Some parameters are specific to the Python implementation



This controls the number of workers to use sending API requests for parsing. The default is 4.

parser = LlamaParse(
num_workers=10
)


In synchronous mode (see below), Python will poll to check the status of the job. The default is 1 second.

parser = LlamaParse(
check_interval=10
)


By default, LlamaParse will print the status of the job as it is uploaded and checked. You can disable this output.

parser = LlamaParse(
verbose=False
)


You can use LlamaParse directly within LlamaIndex by using SimpleDirectoryReader. This will parse all files in a directory called data and return the parsed documents.

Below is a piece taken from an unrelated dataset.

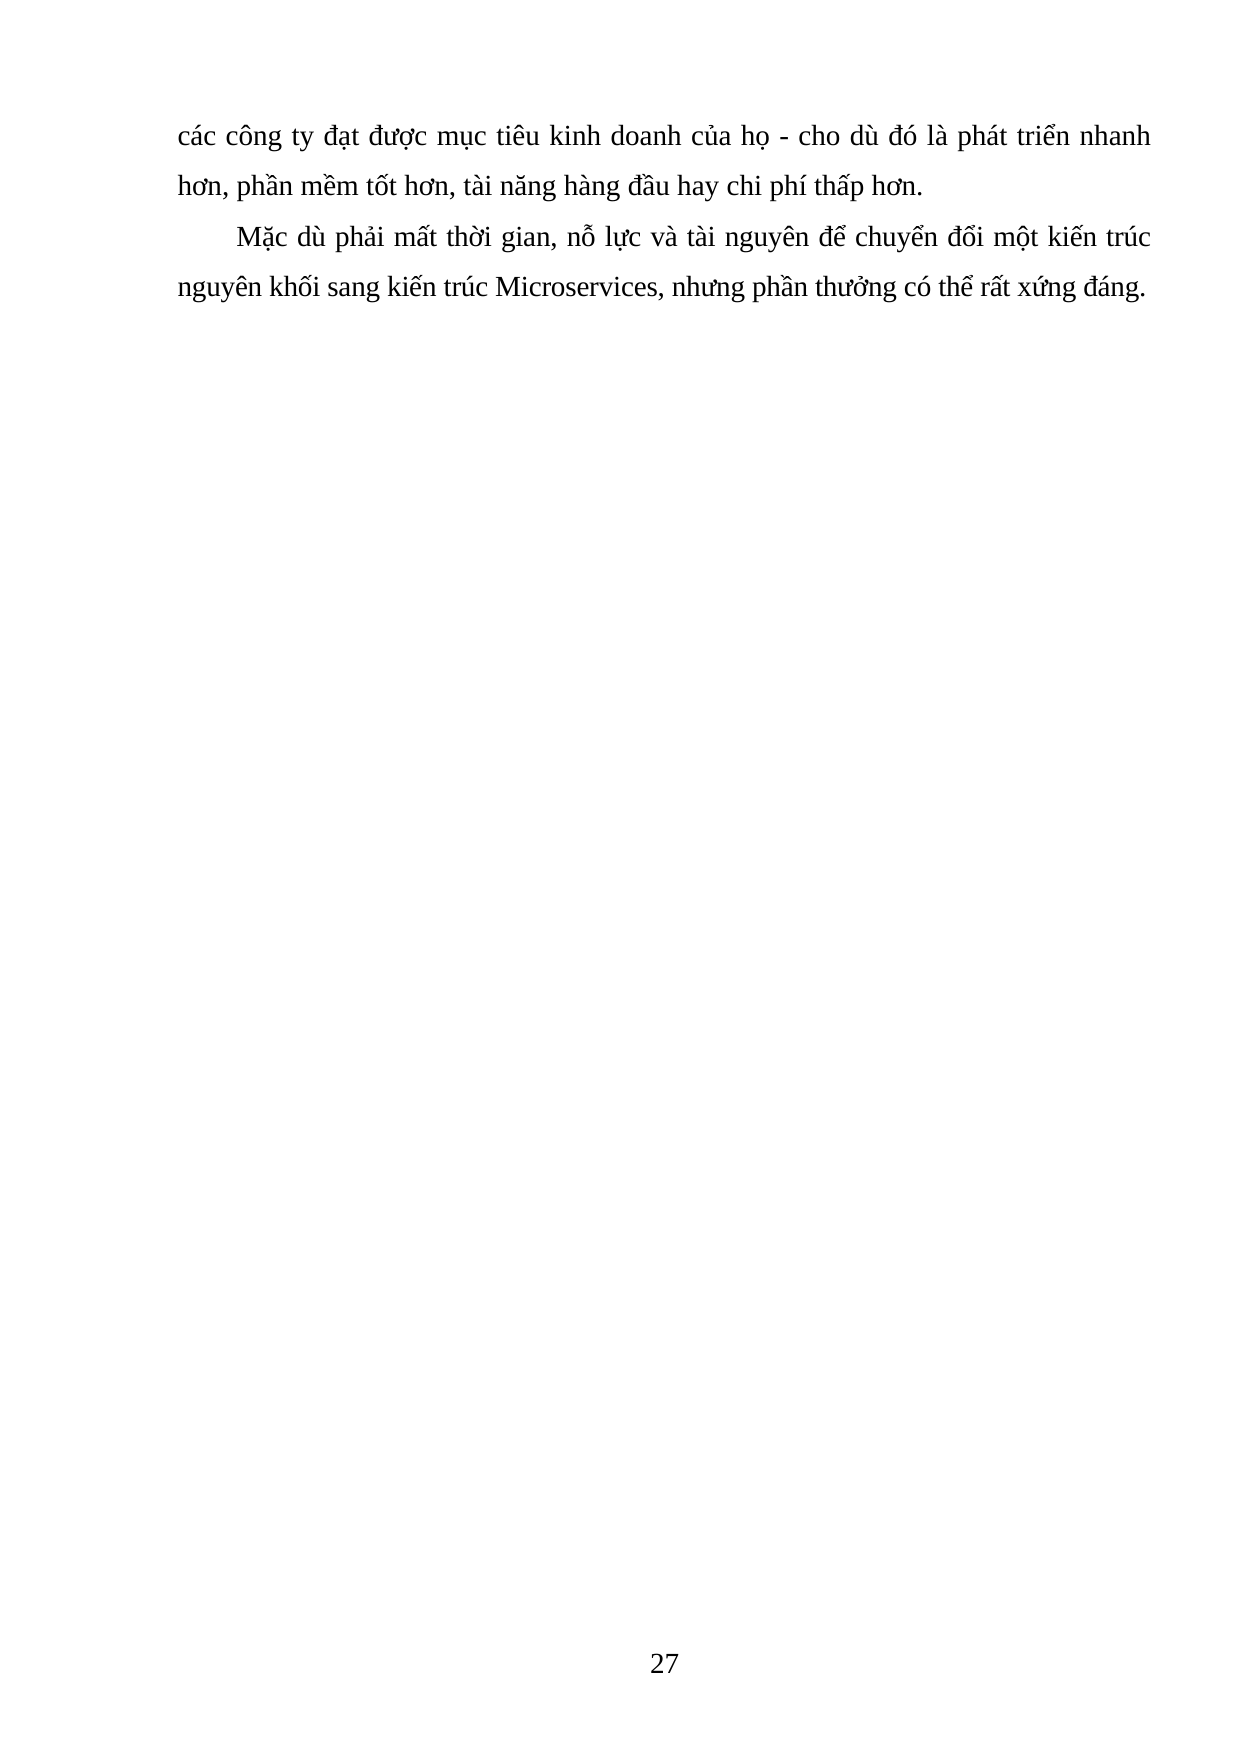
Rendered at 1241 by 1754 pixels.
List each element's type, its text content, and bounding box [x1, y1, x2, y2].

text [177, 118, 1152, 202]
text Mặc dù phải mất thời gian, nỗ lực và tài nguyên để chuyển đổi một kiến trúc nguyên khối sang kiến trúc Microservices, nhưng phần thưởng có thể rất xứng đáng. [177, 219, 1152, 303]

from llama_cloud_services import LlamaParse
from llama_index.core import SimpleDirectoryReader
parser = LlamaParse()
file_extractor = {".pdf": parser}
documents = SimpleDirectoryReader(
"./data", file_extractor=file_extractor
).load_data()


It is also possible to call the parser directly, in one of 4 modes:

documents = parser.load_data("./my_file.pdf")
documents = parser.load_data(["./my_file1.pdf", "./my_file2.pdf"])
documents = await parser.aload_data("./my_file.pdf")
documents = await parser.aload_data(["./my_file1.pdf", "./my_file2.pdf"])


The LlamaParse.partition_pages option can be used to split parsing of a large document into smaller parse jobs. By default, partitioning is disabled to maintain consistent default behavior between the Python SDK and the raw API.

parser = LlamaParse(
api_key="llx-...",
num_workers=4,
partition_pages=100, # Split large documents into partitions of up to 100 pages each
)
result = parser.parse("./1000-page-long.pdf")

In this example, parsing of the 1000 page document would be split into 10 jobs (with 100 pages per job), with up to 4 of the jobs being run concurrently at a time. Once all jobs are completed, the partitioned result would be returned.

partition_pages can be used in conjunction with target_pages and max_pages.

Note:

  • Due to limitations in the Python SDK, when parsing a single document, partitioned jobs will only be run concurrently if either target_pages or max_pages are set. If both target_pages and max_pages are unset, partitioned jobs will be run sequentially when parsing a single document.
  • When parsing multiple documents, concurrency is handled at the document level.